* _任务要求_
将下方材料中从含有“collection date as typed: 21 Jul 1957”的那一行到含有“scientific name: Brodiaea filifolia”的那一行逐字照抄一遍，首尾两行都算在内，只写这几行。

::: 所给材料 :::

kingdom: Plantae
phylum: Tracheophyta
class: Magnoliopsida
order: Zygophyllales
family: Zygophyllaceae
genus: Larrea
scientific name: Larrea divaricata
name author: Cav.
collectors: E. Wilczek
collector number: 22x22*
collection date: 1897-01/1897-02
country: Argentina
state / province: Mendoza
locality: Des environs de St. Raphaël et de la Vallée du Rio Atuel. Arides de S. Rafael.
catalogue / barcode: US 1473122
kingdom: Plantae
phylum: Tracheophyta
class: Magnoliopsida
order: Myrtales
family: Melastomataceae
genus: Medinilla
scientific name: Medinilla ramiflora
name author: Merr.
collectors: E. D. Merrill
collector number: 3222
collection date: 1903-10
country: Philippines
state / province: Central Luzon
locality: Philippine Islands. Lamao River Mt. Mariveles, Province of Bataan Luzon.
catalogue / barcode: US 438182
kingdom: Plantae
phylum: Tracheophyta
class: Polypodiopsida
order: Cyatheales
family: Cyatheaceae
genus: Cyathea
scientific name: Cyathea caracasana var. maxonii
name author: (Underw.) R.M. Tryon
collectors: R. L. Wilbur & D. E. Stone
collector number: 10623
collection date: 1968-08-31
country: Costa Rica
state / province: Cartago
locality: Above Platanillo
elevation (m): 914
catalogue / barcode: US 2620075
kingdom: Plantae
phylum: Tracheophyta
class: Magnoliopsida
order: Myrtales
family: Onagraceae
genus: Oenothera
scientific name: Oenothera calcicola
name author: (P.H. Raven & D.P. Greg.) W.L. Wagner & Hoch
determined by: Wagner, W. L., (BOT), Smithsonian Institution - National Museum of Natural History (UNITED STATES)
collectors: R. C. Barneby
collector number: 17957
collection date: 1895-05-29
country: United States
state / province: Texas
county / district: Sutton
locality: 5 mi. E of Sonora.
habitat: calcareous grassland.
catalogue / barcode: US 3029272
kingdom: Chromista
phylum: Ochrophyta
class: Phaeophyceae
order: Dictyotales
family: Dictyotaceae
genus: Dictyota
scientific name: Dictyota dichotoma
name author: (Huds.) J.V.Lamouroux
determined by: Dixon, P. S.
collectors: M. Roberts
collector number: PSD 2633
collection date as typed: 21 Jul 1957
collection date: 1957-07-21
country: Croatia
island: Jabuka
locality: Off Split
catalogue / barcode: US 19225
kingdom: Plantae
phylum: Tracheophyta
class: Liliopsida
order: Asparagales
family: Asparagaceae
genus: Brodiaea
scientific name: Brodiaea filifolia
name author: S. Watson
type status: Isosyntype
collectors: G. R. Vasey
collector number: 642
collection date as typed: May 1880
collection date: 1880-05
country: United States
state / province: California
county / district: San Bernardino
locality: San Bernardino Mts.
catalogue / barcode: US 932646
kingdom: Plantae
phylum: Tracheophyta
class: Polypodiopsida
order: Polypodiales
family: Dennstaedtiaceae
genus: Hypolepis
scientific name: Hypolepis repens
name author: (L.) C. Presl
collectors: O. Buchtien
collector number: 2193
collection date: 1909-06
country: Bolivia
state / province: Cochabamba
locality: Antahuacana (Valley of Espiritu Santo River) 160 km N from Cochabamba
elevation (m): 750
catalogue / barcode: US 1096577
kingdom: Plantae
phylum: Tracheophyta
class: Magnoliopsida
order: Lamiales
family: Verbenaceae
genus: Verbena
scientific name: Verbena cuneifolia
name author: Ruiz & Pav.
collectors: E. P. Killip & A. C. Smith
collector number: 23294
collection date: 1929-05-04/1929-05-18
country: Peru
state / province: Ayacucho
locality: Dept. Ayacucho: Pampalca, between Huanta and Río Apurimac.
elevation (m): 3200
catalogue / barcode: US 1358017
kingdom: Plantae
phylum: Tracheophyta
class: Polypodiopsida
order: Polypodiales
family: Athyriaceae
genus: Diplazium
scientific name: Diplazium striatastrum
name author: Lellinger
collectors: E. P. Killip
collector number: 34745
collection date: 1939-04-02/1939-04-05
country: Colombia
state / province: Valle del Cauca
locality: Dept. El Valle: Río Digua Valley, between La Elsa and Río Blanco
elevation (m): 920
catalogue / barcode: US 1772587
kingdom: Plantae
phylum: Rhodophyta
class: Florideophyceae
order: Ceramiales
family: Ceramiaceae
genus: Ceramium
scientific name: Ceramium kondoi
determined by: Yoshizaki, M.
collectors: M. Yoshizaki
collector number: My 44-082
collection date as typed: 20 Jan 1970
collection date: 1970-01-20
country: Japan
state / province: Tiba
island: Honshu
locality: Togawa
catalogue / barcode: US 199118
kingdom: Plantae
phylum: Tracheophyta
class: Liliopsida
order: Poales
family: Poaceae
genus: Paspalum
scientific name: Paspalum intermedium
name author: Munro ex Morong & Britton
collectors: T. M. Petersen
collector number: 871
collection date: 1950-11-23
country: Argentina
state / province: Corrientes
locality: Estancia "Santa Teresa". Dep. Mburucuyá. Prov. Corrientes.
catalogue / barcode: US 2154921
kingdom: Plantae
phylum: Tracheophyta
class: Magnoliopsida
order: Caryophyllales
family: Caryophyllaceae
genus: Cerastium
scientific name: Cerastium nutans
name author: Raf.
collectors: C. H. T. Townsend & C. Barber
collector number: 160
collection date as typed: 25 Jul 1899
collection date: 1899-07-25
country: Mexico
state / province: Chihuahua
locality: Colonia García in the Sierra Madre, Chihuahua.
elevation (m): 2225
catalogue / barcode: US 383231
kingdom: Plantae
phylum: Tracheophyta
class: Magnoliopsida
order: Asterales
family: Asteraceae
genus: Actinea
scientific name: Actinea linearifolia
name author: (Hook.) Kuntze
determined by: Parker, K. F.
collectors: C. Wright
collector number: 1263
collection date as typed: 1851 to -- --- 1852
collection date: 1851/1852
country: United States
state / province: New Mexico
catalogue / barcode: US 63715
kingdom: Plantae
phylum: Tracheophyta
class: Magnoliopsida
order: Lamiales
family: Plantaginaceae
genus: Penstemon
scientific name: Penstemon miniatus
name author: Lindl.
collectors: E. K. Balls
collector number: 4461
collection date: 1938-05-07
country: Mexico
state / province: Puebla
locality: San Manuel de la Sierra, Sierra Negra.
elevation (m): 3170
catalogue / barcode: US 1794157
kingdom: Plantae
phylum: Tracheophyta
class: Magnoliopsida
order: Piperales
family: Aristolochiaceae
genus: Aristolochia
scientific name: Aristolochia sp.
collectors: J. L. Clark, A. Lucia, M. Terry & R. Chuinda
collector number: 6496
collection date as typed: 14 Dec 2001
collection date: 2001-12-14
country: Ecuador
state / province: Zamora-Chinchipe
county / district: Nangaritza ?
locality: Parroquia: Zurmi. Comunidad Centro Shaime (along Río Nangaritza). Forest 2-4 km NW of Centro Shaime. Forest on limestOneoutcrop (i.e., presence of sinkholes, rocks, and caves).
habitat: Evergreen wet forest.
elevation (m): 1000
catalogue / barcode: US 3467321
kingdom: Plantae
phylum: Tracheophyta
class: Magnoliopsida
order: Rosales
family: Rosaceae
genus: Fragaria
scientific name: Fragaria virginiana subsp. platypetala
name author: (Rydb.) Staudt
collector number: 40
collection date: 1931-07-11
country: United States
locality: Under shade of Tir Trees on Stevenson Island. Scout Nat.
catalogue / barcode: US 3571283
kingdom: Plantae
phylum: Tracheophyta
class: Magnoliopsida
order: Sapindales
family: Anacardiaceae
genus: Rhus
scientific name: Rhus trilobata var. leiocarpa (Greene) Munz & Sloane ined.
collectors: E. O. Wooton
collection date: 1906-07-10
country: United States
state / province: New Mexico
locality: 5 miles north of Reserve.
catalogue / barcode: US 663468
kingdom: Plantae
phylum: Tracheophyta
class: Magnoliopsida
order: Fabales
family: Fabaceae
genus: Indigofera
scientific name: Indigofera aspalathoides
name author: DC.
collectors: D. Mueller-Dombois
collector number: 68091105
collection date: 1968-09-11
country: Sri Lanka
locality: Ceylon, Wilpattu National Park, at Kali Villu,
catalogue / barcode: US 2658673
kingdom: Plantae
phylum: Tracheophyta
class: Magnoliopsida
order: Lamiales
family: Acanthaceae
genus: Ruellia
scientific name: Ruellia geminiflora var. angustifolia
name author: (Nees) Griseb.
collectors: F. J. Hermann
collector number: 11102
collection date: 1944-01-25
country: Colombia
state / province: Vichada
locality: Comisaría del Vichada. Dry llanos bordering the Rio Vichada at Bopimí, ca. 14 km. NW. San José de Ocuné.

:::

* _题目解答_
collection date as typed: 21 Jul 1957
collection date: 1957-07-21
country: Croatia
island: Jabuka
locality: Off Split
catalogue / barcode: US 19225
kingdom: Plantae
phylum: Tracheophyta
class: Liliopsida
order: Asparagales
family: Asparagaceae
genus: Brodiaea
scientific name: Brodiaea filifolia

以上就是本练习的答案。